TEXT FOR ANALYSIS =>

MINISTRIES WITHIN THE SPIRIT OF PEACE COMMUNITY
Caring for one another is at the heart of Spirit of Peace.  As a gathered community, most of our caring happens spontaneously and informally.  But, we also organize into Ministries as a way to channel members' time, talents and interests towards larger community issues.  We have five Ministries: Care & Invitation; Worship & Spirituality; Education; Social Action; Building and Grounds.

Just as each person is on an individual spiritual journey, each person lives out their Christian call to peace, justice and reconciliation in individual ways.  At Spirit of Peace UCC, we attempt to be a place of support as you live out your ministry in action.  As a congregation, we reach out through the global church by participating in 5 special offerings: Strengthen the Church; Neighbors in Need; The Christmas Fund; One Great Hour of Sharing; and Our Church's Wider Mission.

As a congregation, we reach out in a variety of ways locally.  Some of the activities we have participated in during the past year or two include:  Community Church Outreach Organization; Habitat for Humanity, The Banquet; purchase of books and scholarships for our Sudanese young men; hurricane relief; Darfur relief; Sudanese computer training assistance; Sharing the Dream Guatemala Project; Fair Trade coffee sales; AIDS walk lunch; seminary support; Senior Companion Program; and Heifer International.  Every year brings new ministry opportunities.

CARE AND INVITATION MINISTRY
This Ministry focuses on attracting and welcoming new members and on facilitating relationships between all members of the congregation. This Ministry team offers opportunities for members of the congregation to spend time together outside of
worship in various fellowship activities.

WORK INSTRUCTION => Write what comes next in the passage on the Spirit of Peace ministries, picking up after its final sentence.

Data items =>

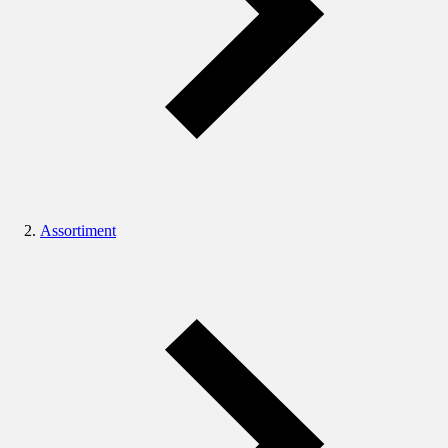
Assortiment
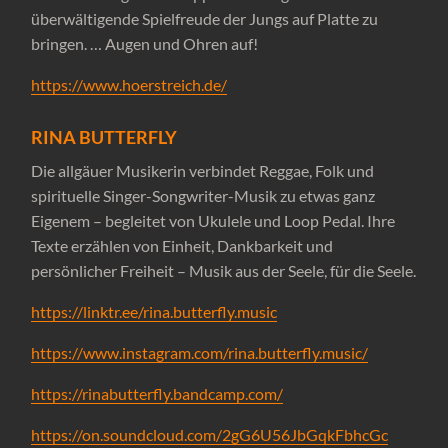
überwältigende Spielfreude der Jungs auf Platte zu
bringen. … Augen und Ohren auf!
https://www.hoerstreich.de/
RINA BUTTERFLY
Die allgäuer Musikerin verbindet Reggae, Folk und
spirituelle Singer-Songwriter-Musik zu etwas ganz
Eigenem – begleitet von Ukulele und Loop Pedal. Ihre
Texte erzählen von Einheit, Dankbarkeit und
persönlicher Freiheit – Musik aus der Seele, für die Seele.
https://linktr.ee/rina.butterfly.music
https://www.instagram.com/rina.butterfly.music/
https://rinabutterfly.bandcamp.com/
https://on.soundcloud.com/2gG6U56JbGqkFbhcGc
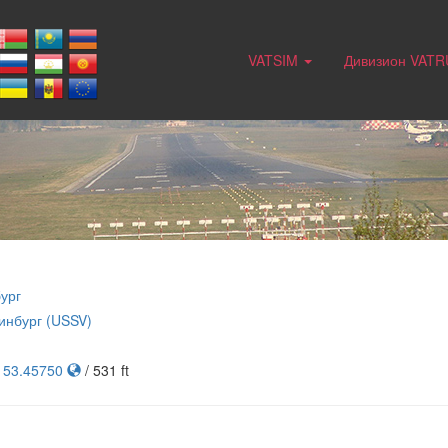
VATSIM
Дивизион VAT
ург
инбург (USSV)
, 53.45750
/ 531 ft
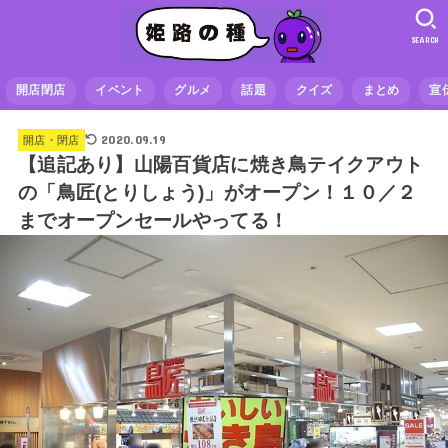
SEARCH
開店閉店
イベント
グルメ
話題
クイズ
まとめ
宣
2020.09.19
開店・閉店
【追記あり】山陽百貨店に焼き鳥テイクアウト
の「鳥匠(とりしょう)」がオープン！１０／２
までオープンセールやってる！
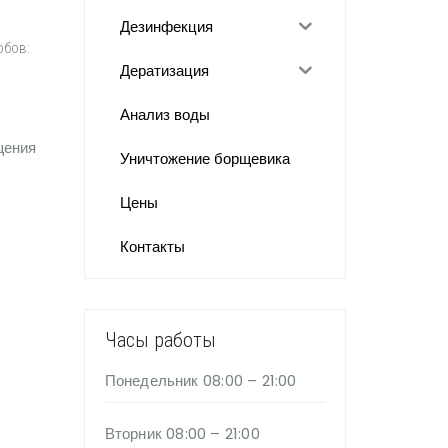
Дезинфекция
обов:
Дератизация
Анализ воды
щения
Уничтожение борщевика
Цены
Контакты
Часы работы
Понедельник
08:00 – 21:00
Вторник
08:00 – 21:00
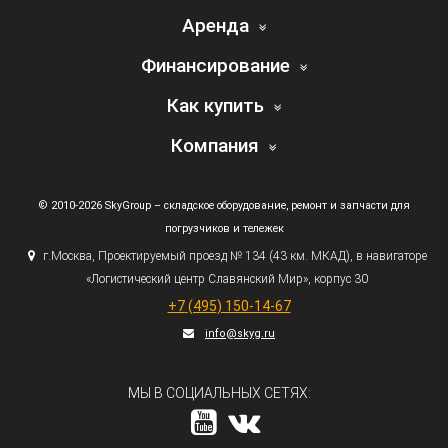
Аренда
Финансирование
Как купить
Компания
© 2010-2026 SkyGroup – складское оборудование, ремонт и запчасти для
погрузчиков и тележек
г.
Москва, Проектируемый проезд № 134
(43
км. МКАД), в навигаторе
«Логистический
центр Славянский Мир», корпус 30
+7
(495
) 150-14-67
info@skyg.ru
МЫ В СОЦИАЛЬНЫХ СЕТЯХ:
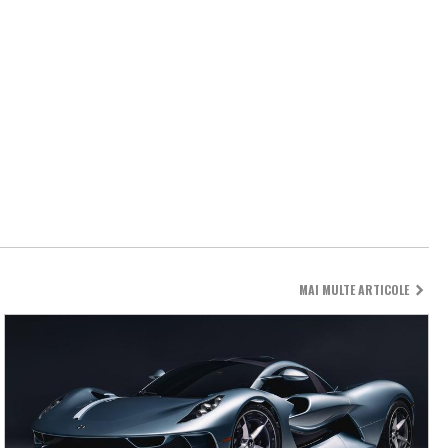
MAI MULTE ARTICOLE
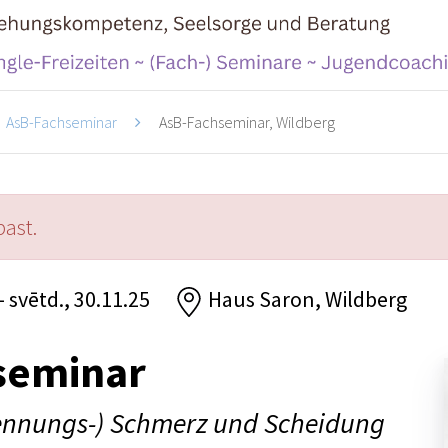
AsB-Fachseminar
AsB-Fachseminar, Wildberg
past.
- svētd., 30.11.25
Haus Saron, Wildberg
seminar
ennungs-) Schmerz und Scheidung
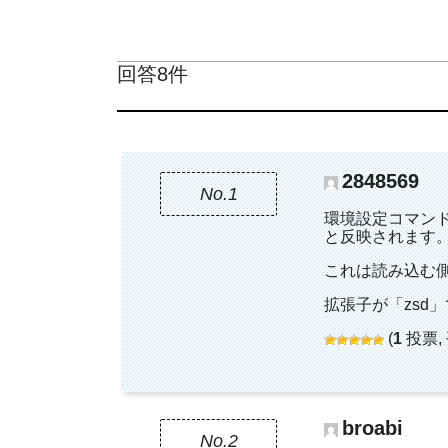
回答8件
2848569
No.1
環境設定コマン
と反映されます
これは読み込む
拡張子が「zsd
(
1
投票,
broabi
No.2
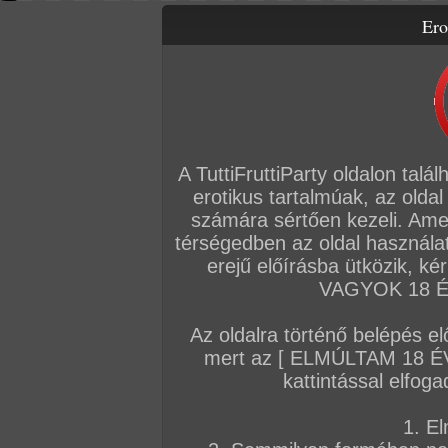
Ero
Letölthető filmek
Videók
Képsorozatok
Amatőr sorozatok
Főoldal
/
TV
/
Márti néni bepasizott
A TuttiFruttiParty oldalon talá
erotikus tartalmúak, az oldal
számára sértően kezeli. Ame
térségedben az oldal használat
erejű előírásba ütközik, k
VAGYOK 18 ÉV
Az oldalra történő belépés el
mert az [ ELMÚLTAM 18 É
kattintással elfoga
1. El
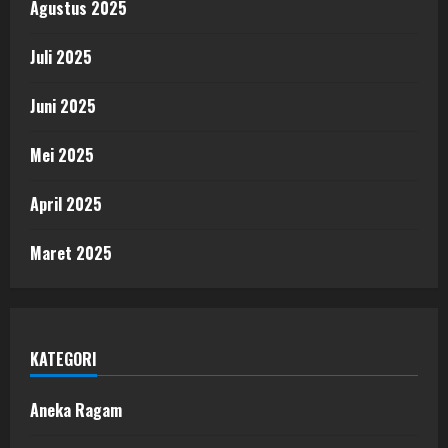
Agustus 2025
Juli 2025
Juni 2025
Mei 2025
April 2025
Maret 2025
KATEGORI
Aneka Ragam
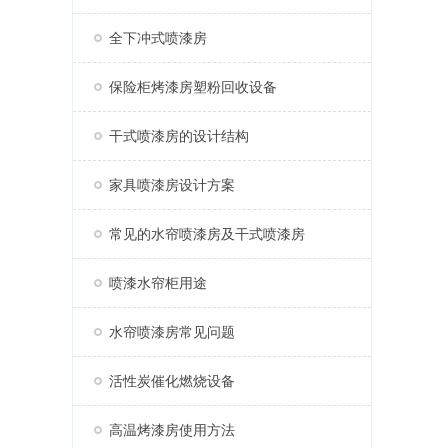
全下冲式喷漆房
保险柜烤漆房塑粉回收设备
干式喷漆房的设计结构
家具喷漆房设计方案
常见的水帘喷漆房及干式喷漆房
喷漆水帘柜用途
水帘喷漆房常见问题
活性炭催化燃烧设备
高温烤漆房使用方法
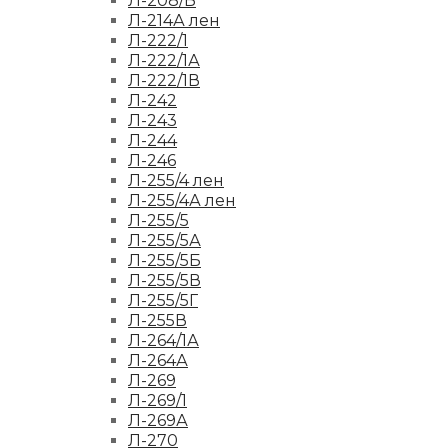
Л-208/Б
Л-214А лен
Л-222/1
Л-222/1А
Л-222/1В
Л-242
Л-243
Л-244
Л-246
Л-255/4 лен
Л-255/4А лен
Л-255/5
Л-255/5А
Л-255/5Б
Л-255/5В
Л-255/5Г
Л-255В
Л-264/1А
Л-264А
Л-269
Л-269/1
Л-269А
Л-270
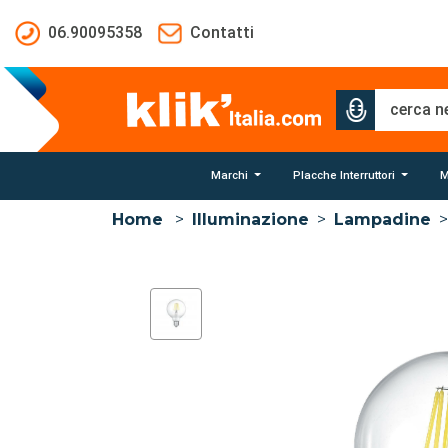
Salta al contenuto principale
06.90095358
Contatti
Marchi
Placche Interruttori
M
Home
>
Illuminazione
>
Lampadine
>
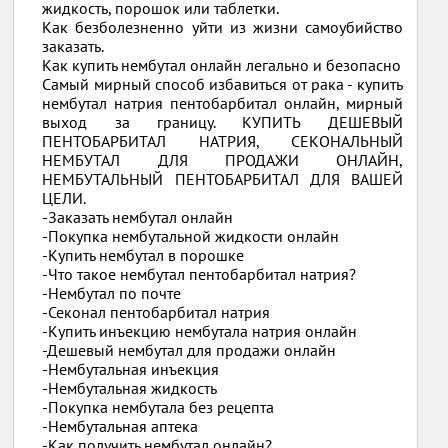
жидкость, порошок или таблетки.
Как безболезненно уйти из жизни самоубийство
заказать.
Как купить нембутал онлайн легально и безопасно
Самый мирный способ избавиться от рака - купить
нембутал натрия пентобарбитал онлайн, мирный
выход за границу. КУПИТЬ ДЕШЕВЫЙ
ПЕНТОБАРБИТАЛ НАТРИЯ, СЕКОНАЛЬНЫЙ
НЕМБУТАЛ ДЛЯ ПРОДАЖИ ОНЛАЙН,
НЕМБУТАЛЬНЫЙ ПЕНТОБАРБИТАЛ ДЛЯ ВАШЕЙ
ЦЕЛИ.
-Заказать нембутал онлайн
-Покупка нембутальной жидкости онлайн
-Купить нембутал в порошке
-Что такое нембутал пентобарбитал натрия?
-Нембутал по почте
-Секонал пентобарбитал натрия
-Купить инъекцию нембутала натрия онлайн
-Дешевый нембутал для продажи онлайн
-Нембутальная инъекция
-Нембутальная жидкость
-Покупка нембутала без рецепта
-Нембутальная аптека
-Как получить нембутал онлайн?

RESULT =>
WORSHIP AND SPIRITUAL LIFE MINISTRY
The worship life of the congregation is central to the existence, both shaping and nurturing the congregation's understanding of itself.  The Worship and Spiritual Life Ministry works with the pastors to help people experience a deeper relationship with God through worship.  They work to provide a rich worship life of the highest quality, including administration of the sacraments of baptism and communion.

EDUCATION MINISTRY
Members of the Education Ministry design and guide a total education program that meets church members' needs and fits with the church's educational and theological principles. Christian Education emphasizes spiritual growth, at the same time asserting that the spiritual is not separate from the intellectual, emotional, ethical, and social compnents of life.

SOCIAL ACTION MINISTRY
This ministry provides leadership to the congregation to support members in serving the world outside our walls.  Through their education efforts, the congregation is encouraged to engage the contemporary world to promote human rights, justice and peace.  They coordinate mission projects, educational opportunities and the raising of funds for special endeavors.

BUILDING & GROUNDS MINISTRY
The church is, most of all, its members attempting to live their faith and its members gathering as a community to worship.  Although the church is not a building, the church's building provides a place for many activities of the church.  The Building and Grounds Ministry lovingly maintains the church building and its grounds.

STEWARDSHIP AND FUNDRAISING

The Stewardship &Fundraising Committee leads our annual stewardship drive and capital campaigns.  They plan creative fundraisers for a wide range of projects, they promote stewardship education and they assist members with long-range giving plans.

SUDANESE LOST BOYS
http://spiritofpeacesf.org/images/Chol.jpgChol Andria and Jacob Lual are Sudanese young men who are members of Spirit of Peace.  They arrived in Sioux Falls in 2001 as part of a group of boys known as the “Lost Boys of Sudan.”  Thousands of children lost their families, their homes, and sometimes their entire villages when conflicts in Sudan swept over their land in 1987.  Often without adults to guide them, children walked across the savannahs to refugee camps in Ethiopia .  Many starved along the way; others were killed by wild animals, or drowned in crocodile-infested rivers.   

Chol was 5 or 6 years old when he was separated from his family in a raid.  Jacob was 2 years old when his villa ge was attacked, and a 12-year-old cousin managed to get him and 5 other young children to Ethiopia .  Four years later, soldiers forced the refugees from the camp at gunpoint after a coup in Ethiopia .  They fled on foot again, toward Kenya , and again survived the lack of food and water, as well as bombings from the air.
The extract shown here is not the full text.